マキシモビッチと須川長之助
須川長之助は1842年(天保13),陸中国紫波郡下松本村(現岩手県紫波郡紫波町下松本字元地)において,農業与四郎の長男として出生した。
長之助の家は,祖父彦三郎のときに分家し,わずかな田畑を小作するいわゆる水呑百姓で,生活は豊かではなかったという。長之助は十二歳で奉公に出されたこともあって手習いの機会もなかったが,必要に迫られて独学独習し,ある程度の読み書きはできるようになっていた。今日残されている手帖などのたどたどしい筆跡からもそのことがうかがえる。
年季奉公を終えて家に戻った長之助は,一家の働き手となった。しかし1860年(万延元)十九歳の時,故あって北海道箱館(現函館)に渡り,大工見習い,八幡宮の別当の下僕そしてアメリカ人ホーターの馬丁など職を転々とした後,1861年(文久元)に来日中のロシアの植物学者マキシモビッチ(1827-1891)の掃除夫兼風呂番として雇われることになった。
正直で働き者の長之助は,やがてマキシモビッチの信頼を得て,植物採集の方法やさく葉標本作製の手ほどきを受けて,採集助手としてマキシモビッチの採集旅行に同行するようになる。
1864年(元治元)マキシモビッチが帰国の途に就くまでの三年余,採集助手として氏に同行して南は九州各地(彦山,阿蘇山,霧島,温泉岳等)にまで足跡を残している。
マキシモビッチ(Carl Johan Maximowicz 1827-1891)は,1860年(万延元)箱館に来日した頃,すでにアムール地方の植物調査で高名な研究者として知られていた。来日の目的は国家的使命の一つ,日本のフローラの調査にあった。しかし当時の日本は依然として尊皇攘夷論が吹きまくり,その上外国人に対する旅行制限も厳しかったので,有能な日本人の助手なしではフローラの調査など到底不可能であった。従って長之助との出会いは,マキシモビッチにとって誠に幸運であったと言える。そしてこの主従の交流は,マキシモビッチがサンクト・ペテルブルグの戻った後も長く続くことになった。
長之助はマキシモビッチの依頼により,南部地方はもちろん全国各地に採集旅行に出掛け,さく葉標本を作製してはマキシモビッチのもとに送り続けた。その中には,後にチョウノスケソウの名で知られる越中国立山産の高山植物も含まれていた。これらの資料を基にマキシモビッチは,「日本植物誌」を準備中,志半ばで1891年(明治24)病没する。
マキシモビッチの訃報に接した長之助は,以後農業に専念するようになり,本格的な採集旅行にでることはなかった。1925年(大正14)八十四歳にて永眠。現在岩手県紫波郡紫波町の志和稲荷神社の社頭にある須川長之助翁寿碑は,日露文化交流に貢献した功績を顕彰するために建立されたもので,死の直後に除幕された。また長之助は敬虔なギリシャ正教の信者で1877年(明治10)に洗礼を受けダニエルの聖名を受けた。1978年(昭和53)紫波町名誉町民となる。

元データ ::

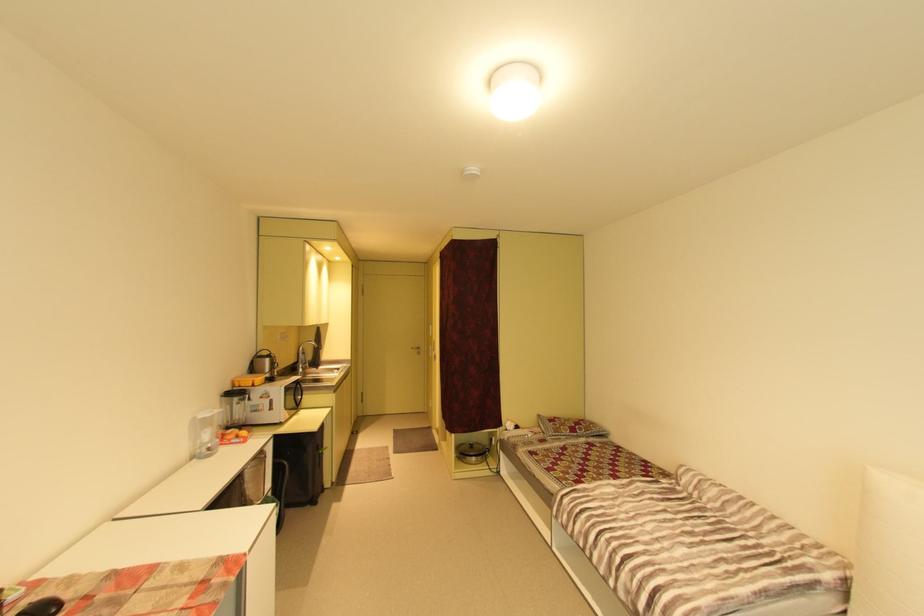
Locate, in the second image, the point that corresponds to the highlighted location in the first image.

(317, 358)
...
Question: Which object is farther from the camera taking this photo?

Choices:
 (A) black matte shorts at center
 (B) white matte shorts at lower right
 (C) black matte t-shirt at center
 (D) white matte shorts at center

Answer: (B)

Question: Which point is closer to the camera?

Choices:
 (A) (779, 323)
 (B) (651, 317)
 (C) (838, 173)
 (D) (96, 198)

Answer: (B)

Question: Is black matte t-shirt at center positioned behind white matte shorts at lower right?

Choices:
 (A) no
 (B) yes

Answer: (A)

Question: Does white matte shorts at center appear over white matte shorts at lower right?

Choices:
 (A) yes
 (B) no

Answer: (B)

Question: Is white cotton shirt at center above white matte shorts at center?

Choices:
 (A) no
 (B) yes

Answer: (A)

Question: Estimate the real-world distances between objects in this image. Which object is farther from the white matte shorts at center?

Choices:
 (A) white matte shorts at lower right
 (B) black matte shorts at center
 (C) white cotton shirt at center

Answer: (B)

記述課題 1 ::
須川長之助に関する文章によれば、長之助がギリシャ正教の洗礼を受けたのは何年ですか。
記述課題 2 ::
須川長之助に関する文章のうち、「長之助はマキシモビッチの依頼」という語句を含む箇所から始め、「91年(明治24)病没する。」までを一字も変えずに書き写してください。
記述課題 3 ::
須川長之助に関する文章にある次の一文を英語に訳してください。「正直で働き者の長之助は,やがてマキシモビッチの信頼を得て,植物採集の方法やさく葉標本作製の手ほどきを受けて,採集助手としてマキシモビッチの採集旅行に同行するようになる。」
資料は別の出典から採録したものです。

最終回答 1 ::
1877年(明治10)です。

最終回答 2 ::
長之助はマキシモビッチの依頼により,南部地方はもちろん全国各地に採集旅行に出掛け,さく葉標本を作製してはマキシモビッチのもとに送り続けた。その中には,後にチョウノスケソウの名で知られる越中国立山産の高山植物も含まれていた。これらの資料を基にマキシモビッチは,「日本植物誌」を準備中,志半ばで1891年(明治24)病没する。

最終回答 3 ::
Honest and hardworking, Chonosuke eventually gained Maximowicz's trust, received instruction in plant-collecting methods and in preparing pressed herbarium specimens, and came to accompany Maximowicz on his collecting trips as a collecting assistant.